Quantcast

U.S. Supreme Court upholds Virginia’s redrawn House of Delegates districts

Jeremy M. Lazarus | 6/21/2019, 6 a.m.
Virginia voters and candidates now can have full confidence in the boundaries of the redrawn House of Delegate districts ahead ...

Virginia voters and candidates now can have full confidence in the boundaries of the redrawn House of Delegate districts ahead of the Nov. 5 general election to fill the 100 seats.

In a 5-4 decision Monday, the U.S. Supreme Court upheld the House district boundary lines that a lower court had redrawn earlier this year to eliminate the illegal packing of African-American voters into 11 districts, reducing their influence in adjacent districts.

The revised district map was used in the June 11 primary elections to choose candidates in 17 House districts.

The high court’s decision will keep the map intact until district lines are redrawn in 2021 following the U.S. Census next year.

The court’s majority included conservative Justice Clarence Thomas, the high court’s lone African-American, in dismissing a challenge to the redrawn map mounted by the Virginia House’s Republican majority. The GOP appealed the lower court’s decision out of concern Republicans could lose seats in the House if the revised map is used.

photo

Justice Thomas

The high court’s decision drew cheers from Virginia Attorney General Mark R. Herring, who refused to challenge the court decision. Mr. Herring, along with the federal government and the House Democratic Caucus, had urged the Supreme Court to throw out the Republican lawsuit.

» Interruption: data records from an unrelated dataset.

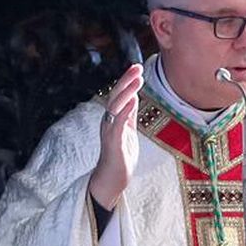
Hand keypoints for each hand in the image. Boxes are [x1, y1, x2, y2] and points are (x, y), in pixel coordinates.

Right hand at [88, 63, 143, 209]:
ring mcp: (110, 131)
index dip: (127, 80)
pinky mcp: (113, 143)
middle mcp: (108, 121)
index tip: (137, 67)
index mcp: (113, 118)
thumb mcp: (128, 130)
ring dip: (126, 92)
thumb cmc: (120, 156)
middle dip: (126, 80)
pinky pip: (118, 124)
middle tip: (137, 67)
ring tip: (137, 80)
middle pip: (115, 96)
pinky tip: (132, 102)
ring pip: (115, 107)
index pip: (119, 94)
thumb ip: (129, 114)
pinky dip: (124, 112)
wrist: (112, 179)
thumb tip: (133, 96)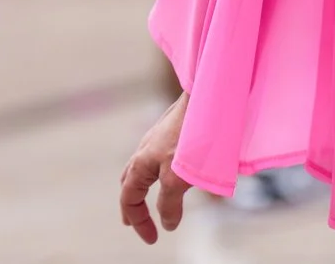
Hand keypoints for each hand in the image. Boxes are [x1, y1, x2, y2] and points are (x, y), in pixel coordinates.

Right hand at [119, 95, 191, 244]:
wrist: (206, 95)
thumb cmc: (190, 137)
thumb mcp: (177, 178)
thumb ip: (170, 202)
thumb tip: (168, 224)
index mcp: (140, 163)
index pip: (128, 198)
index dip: (138, 221)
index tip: (153, 239)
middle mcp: (145, 149)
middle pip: (130, 181)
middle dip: (132, 204)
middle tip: (134, 221)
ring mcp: (159, 137)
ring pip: (145, 166)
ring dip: (145, 186)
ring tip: (153, 198)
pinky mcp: (176, 128)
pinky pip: (160, 154)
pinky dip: (161, 171)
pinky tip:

“This is a win for voting rights and civil rights in our commonwealth,” Northern Virginia Delegates Eileen Filler-Corn, the House Democratic leader, and Charniele Herring, House Caucus chair, stated in a joint release.

Republican House Speaker Kirk Cox of Colonial Heights expressed disappointment that the dismissal would prevent the House’s case from being heard on the merits.

photo

Justice Ginsburg

Justice Ruth Bader Ginsburg, writing for the majority, stated that the Virginia House of Delegates lacked authority to represent the state or the General Assembly’s interest and had not suffered the kind of specific injury needed to mount its own challenge.

She stated that a single house of a bicameral legislature that also includes a state senate cannot in general pretend to speak for the state, and even more so in this case.

“The House has not identified any legal basis for its claimed authority to litigate on the state’s behalf,” Justice Ginsburg wrote, noting that under Virginia law, “authority and responsibility for representing the state’s interests in civil litigation rest exclusively with the state’s attorney general,” currently Mr. Herring, a Democrat.

Justice Ginsburg also stated that the House could not argue that the change in the redistricting map created the kind of harms that would allow a challenge.

“The House as an institution has no … interest in the identity of its members,” and thus suffers no injury from the imposition of a redistricting plan that “may affect the membership of the chamber,” she wrote.

“Instead, it is a representative body composed of members chosen by the people. Changes to its membership brought about by the voting public cannot be considered an injury to the body or to the legislation it might enact,” she continued.

Also joining Justice Ginsburg in the majority opinion were Justices Neil Gorsuch, Elena Kagan and Sonia Sotomayor.

The four dissenters who found the House had suffered sufficient injury to pursue a challenge were Justices Samuel A. Alito Jr., who wrote the minority opinion, Stephen G. Breyer, and Brett M. Kavanaugh and Chief Justice John G. Roberts Jr.

In a separate decision, the court also rejected a private company’s effort to overturn Virginia’s ban on mining for uranium, most notably in rural Pittsylvania County.